05/14/2013 - Diego Intriago - Santa Cruz - Ecuador

Post by alb »

Galapagos National Park Shark Attack Research
UPDATED: The Galapagos National Park (GNP) initiated monitoring of sharks in the marine
reserve in the archipelago after the Tuesday afternoon a shark attacked a man surfing on a
beach on the island of Santa Cruz.
The Universe the surfer identified as Diego Intriago 29 years. The newspaper reported that the
Director of Ecosystem Galapagos, Danny Rueda, National Park (GNP) reported that the average
shark calculated between 1.5 and 2 meters. Intriago has a 40 cm superficial wound in the leg and
immediately received first aid and was taken to hospital where he is recovering.

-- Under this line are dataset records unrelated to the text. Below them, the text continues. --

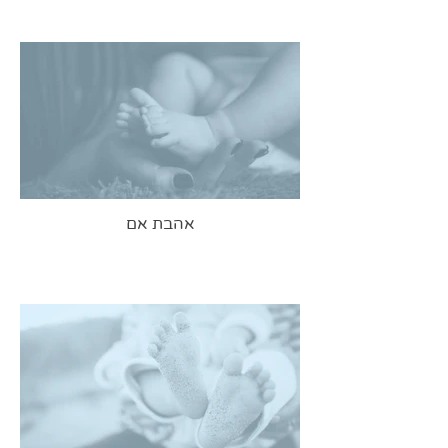
אהבת אם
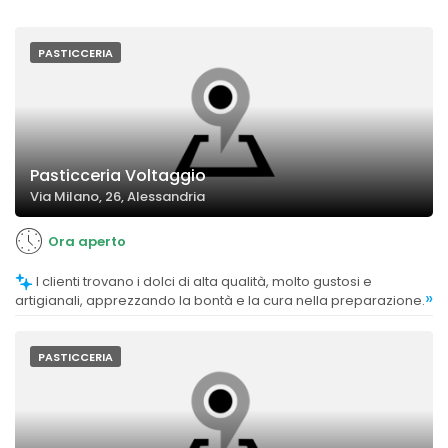
PASTICCERIA
Pasticceria Voltaggio
Via Milano, 26, Alessandria
Ora aperto
I clienti trovano i dolci di alta qualità, molto gustosi e
»
artigianali, apprezzando la bontà e la cura nella preparazione.
PASTICCERIA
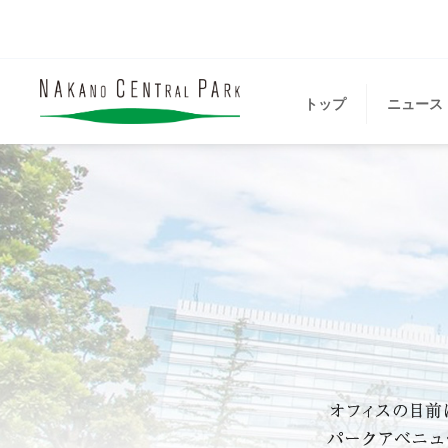
トップ
ニュース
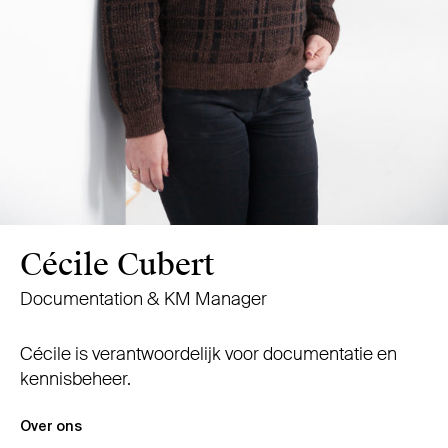
Cécile Cubert
Documentation & KM Manager
Cécile is verantwoordelijk voor documentatie en
kennisbeheer.
Over ons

The DNPG are investigating what kind of shark bit a Intriago since there are two in the area:
sharks and black fin sharks. The newspaper says the GNP that these species are not aggressive
against humans but to warn the public to stay alert and not enter the water if they detect the
presence of sharks.
Here you can read the full story of The Universe (which includes an artistic graphic of the attack)

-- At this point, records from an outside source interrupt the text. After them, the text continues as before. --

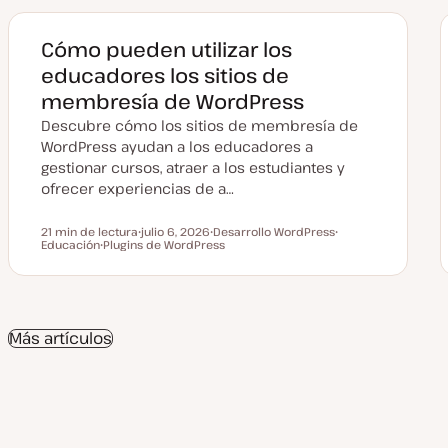
Cómo pueden utilizar los
educadores los sitios de
membresía de WordPress
Descubre cómo los sitios de membresía de
WordPress ayudan a los educadores a
gestionar cursos, atraer a los estudiantes y
ofrecer experiencias de a…
21 min de lectura
julio 6, 2026
Desarrollo WordPress
Tiempo de lectura
Educación
Plugins de WordPress
F
T
T
T
e
e
e
e
c
m
m
m
h
a
a
a
a
a
c
Más artículos
t
u
a
l
i
z
a
d
a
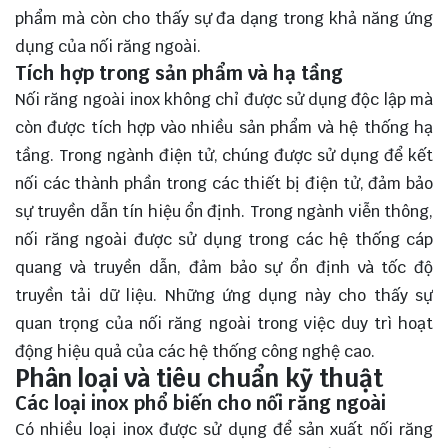
phẩm mà còn cho thấy sự đa dạng trong khả năng ứng
dụng của nối răng ngoài.
Tích hợp trong sản phẩm và hạ tầng
Nối răng ngoài inox không chỉ được sử dụng độc lập mà
còn được tích hợp vào nhiều sản phẩm và hệ thống hạ
tầng. Trong ngành điện tử, chúng được sử dụng để kết
nối các thành phần trong các thiết bị điện tử, đảm bảo
sự truyền dẫn tín hiệu ổn định. Trong ngành viễn thông,
nối răng ngoài được sử dụng trong các hệ thống cáp
quang và truyền dẫn, đảm bảo sự ổn định và tốc độ
truyền tải dữ liệu. Những ứng dụng này cho thấy sự
quan trọng của nối răng ngoài trong việc duy trì hoạt
động hiệu quả của các hệ thống công nghệ cao.
Phân loại và tiêu chuẩn kỹ thuật
Các loại inox phổ biến cho nối răng ngoài
Có nhiều loại inox được sử dụng để sản xuất nối răng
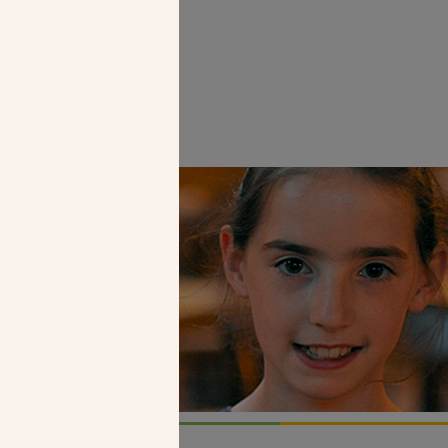
Faire un don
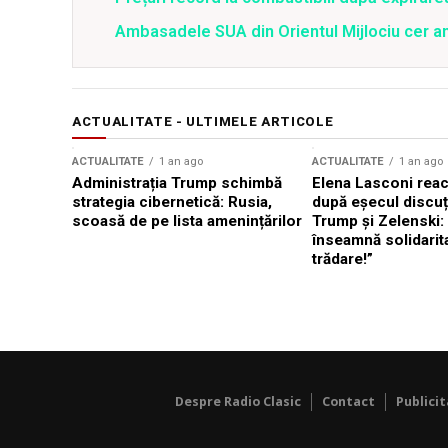
Ambasadele SUA din Orientul Mijlociu cer a
ACTUALITATE - ULTIMELE ARTICOLE
ACTUALITATE
1 an ago
ACTUALITATE
1 an ago
Administrația Trump schimbă
Elena Lasconi rea
strategia cibernetică: Rusia,
după eșecul discuți
scoasă de pe lista amenințărilor
Trump și Zelenski:
înseamnă solidarit
trădare!”
Despre Radio Clasic
Contact
Publici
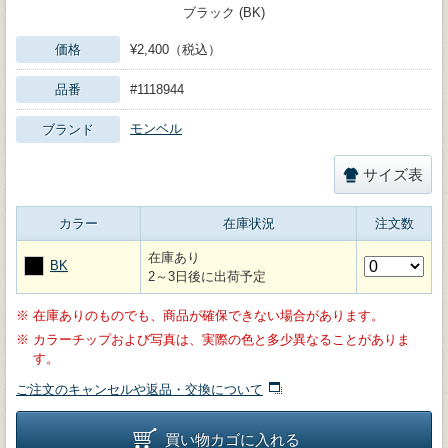
ブラック (BK)
価格
¥2,400（税込）
品番
#1118944
モンベル
ブランド
サイズ表
カラー
在庫状況
注文数
在庫あり
BK
2～3日後に出荷予定
※
在庫ありのものでも、商品が確保できない場合があります。
※
カラーチップおよび写真は、実際の色と多少異なることがありま
す。
ご注文のキャンセルや返品・交換について
買い物カゴに入れる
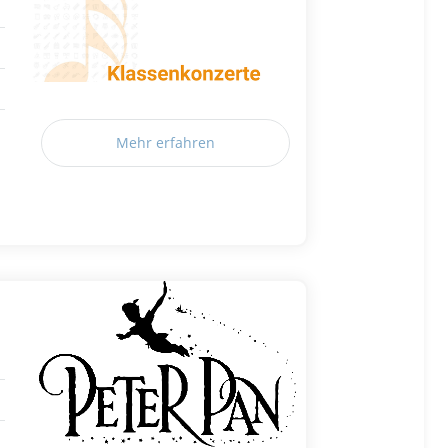
Mehr erfahren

SOURCE: Galapagos Digital, May 15, 2013,
http://www.galapagosdigital.com/espanol ... investiga-
ataque-de-tiburon/
USE COMMON SENSE
A simple explanation of the word unprovoked is chosen to be shared. Each year shark attack researchers choose certain shark attacks they share with the public. The ISAF website states, “All of the data publically available on the ISAF website is from unprovoked incidents.” Ocean users, beware that the ISAF has 6800 incidents on file, with only 3292, or 47%, being chosen to be shared with the public. In 2019 they chose 45%, and in 2020 they only chose 44% of the investigated incidents.